The examples here reproduce the data in our paper.
To prepare input data for experiments, run
python json_gen.py
to create experiments
directory with input files inside:
experiments
├── DGX2
│ └── 2_chassis
│ ├── AllGather
│ │ ├── Fast
│ │ │ ├── 1KB.json
│ │ │ ├── <up to 1GB.json, 11 files in total>
│ │ ├── Fast_Early_Stop
│ │ └── Slow
│ └── AlltoAll
├── NDv2
│ ├── 2_chassis
│ │ ├── AllGather
│ │ └── AlltoAll
│ └── 4_chassis
│ ├── AllGather
│ └── AlltoAll
└── output
├── DGX2_output
│ └── 2_chassis
│ ├── AllGather
│ └── AlltoAll
└── NDv2_output
├── 2_chassis
│ ├── AllGather
│ └── AlltoAll
└── 4_chassis
├── AllGather
└── AlltoAll
Each of the AllGather
directories contains 3 link types: Fast
, Fast_Early_Stop
, and Slow
; AlltoAll
contains Fast
and Slow
. Each link type directory contains 11 input config files for data sizes ranging from 1KB to 1GB. This totals to 11 * 3 (topologies i.e. DGX2 2 chassis, NDv2 2 chassis, NDv2 4 chassis) * 3 (link types) + 11 * 3 * 2 = 165 experiments to run.
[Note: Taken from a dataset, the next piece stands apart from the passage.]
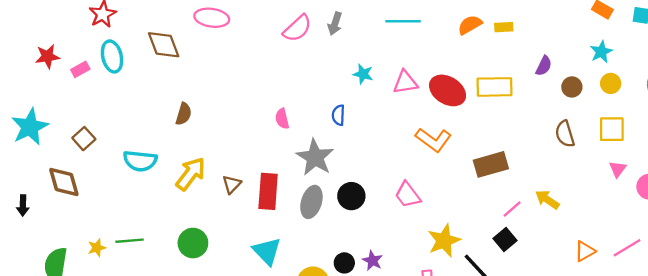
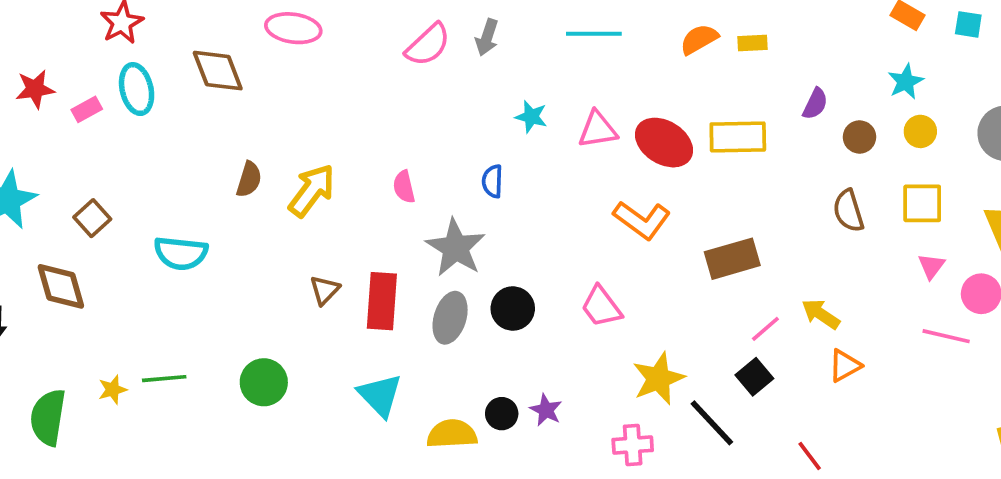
yellow arrow: (191, 174) -> (312, 190), moved
pink line: (627, 248) -> (946, 336), moved, turned 44
orange triangle: (585, 251) -> (845, 366), moved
To run TE-CCL on all input files we just created, run
./run_experiments.sh
Output are written to experiments/output
directory. Running everything takes approximately 200 hours (8 days).
After getting all outputs from TE-CCL, run
python generate_tables.py
to generate tables from raw data. Tables are organized in experiemts_output
directory as follows:
experiments_output
└── tables
├── comparison_tables
└── individual_tables
Tables in individual_tables
contains important metrics such as algorithm bandwidth for each experiment setup.
Tables in comparison_tables
compares TE-CCL against TACCL. These are Table 8 in the Appendix (see Data Differences).
After getting all the tables, run
python generate_figures.py
to generate figures in the paper, whcih are
experiments_output
└── figures
├── fig_10_a.pdf
├── fig_10_b.pdf
├── fig_5_a.pdf
├── fig_5_b.pdf
├── fig_6_a.pdf
└── fig_6_b.pdf
Notice that we use the solver time data from our experiments to reproduce the figures, because solver time varies a lot due to physical capacities of different machines.
We ran TE-CCL and provided its output in experiments/output_provided
, which should have the same content in experiments/output
after completing all experiments.
We ran TACCL and provided the results in individual_tables
. To run TACCL users should refer to the TACCL repo.
[1] Shah, A., Chidambaram, V., Cowan, M., Maleki, S., Musuvathi, M., Mytkowicz, T., Nelson, J. and Saarikivi, O., 2023. {TACCL}: Guiding Collective Algorithm Synthesis using Communication Sketches. In 20th USENIX Symposium on Networked Systems Design and Implementation (NSDI 23) (pp. 593-612).
We have been improving TE-CCL since publication so results here are similar to or better than the results in Appendix. Notably, for NDv2 2 chassis AllGather optimal epoch duration, TE-CCL took 7201.05s for 1GB case, as shown in the Appendix. Now TE-CCL takes around just 1 minute for the same setup.
All the data and figures that involve our proprietary internal topology (int1 and int2 topology in the paper) are removed from the codebase to protect proprietary information.